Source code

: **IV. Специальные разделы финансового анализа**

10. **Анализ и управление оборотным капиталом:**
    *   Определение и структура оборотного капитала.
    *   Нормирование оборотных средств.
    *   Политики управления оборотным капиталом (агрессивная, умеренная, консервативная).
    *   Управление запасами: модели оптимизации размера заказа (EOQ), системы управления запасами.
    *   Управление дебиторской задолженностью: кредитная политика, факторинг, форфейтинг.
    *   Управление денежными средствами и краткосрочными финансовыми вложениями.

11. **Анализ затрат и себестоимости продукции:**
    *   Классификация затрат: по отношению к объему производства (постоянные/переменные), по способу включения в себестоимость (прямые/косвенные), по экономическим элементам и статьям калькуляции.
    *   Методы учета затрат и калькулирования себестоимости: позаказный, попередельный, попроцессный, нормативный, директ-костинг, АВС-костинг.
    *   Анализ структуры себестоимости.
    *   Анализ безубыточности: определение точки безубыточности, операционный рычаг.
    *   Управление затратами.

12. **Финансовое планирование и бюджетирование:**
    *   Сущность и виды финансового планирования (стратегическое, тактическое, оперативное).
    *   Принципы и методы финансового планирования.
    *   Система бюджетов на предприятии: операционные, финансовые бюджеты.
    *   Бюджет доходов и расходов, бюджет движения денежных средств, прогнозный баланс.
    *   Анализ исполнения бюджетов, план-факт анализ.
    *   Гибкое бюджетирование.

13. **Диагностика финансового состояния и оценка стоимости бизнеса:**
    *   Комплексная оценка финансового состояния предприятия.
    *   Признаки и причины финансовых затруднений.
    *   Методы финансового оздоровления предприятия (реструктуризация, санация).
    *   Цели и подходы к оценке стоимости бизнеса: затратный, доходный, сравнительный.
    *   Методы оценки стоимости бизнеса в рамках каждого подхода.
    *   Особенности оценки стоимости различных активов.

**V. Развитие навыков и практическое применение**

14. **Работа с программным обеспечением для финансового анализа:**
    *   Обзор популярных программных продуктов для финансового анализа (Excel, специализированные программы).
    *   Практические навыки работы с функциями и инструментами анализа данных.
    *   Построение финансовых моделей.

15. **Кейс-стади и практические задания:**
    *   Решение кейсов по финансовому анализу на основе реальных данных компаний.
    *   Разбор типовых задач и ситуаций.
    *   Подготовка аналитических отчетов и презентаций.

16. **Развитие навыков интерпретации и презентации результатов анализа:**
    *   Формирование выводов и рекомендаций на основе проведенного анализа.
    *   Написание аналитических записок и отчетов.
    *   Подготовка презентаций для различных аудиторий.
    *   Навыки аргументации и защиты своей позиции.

◆ Activity
Output exactly one stretch of the listing: from the line containing "структура оборотного капитала." through the line containing "краткосрочными финансовыми вложениями.", both end lines included.

◆ Result for this task
    *   Определение и структура оборотного капитала.
    *   Нормирование оборотных средств.
    *   Политики управления оборотным капиталом (агрессивная, умеренная, консервативная).
    *   Управление запасами: модели оптимизации размера заказа (EOQ), системы управления запасами.
    *   Управление дебиторской задолженностью: кредитная политика, факторинг, форфейтинг.
    *   Управление денежными средствами и краткосрочными финансовыми вложениями.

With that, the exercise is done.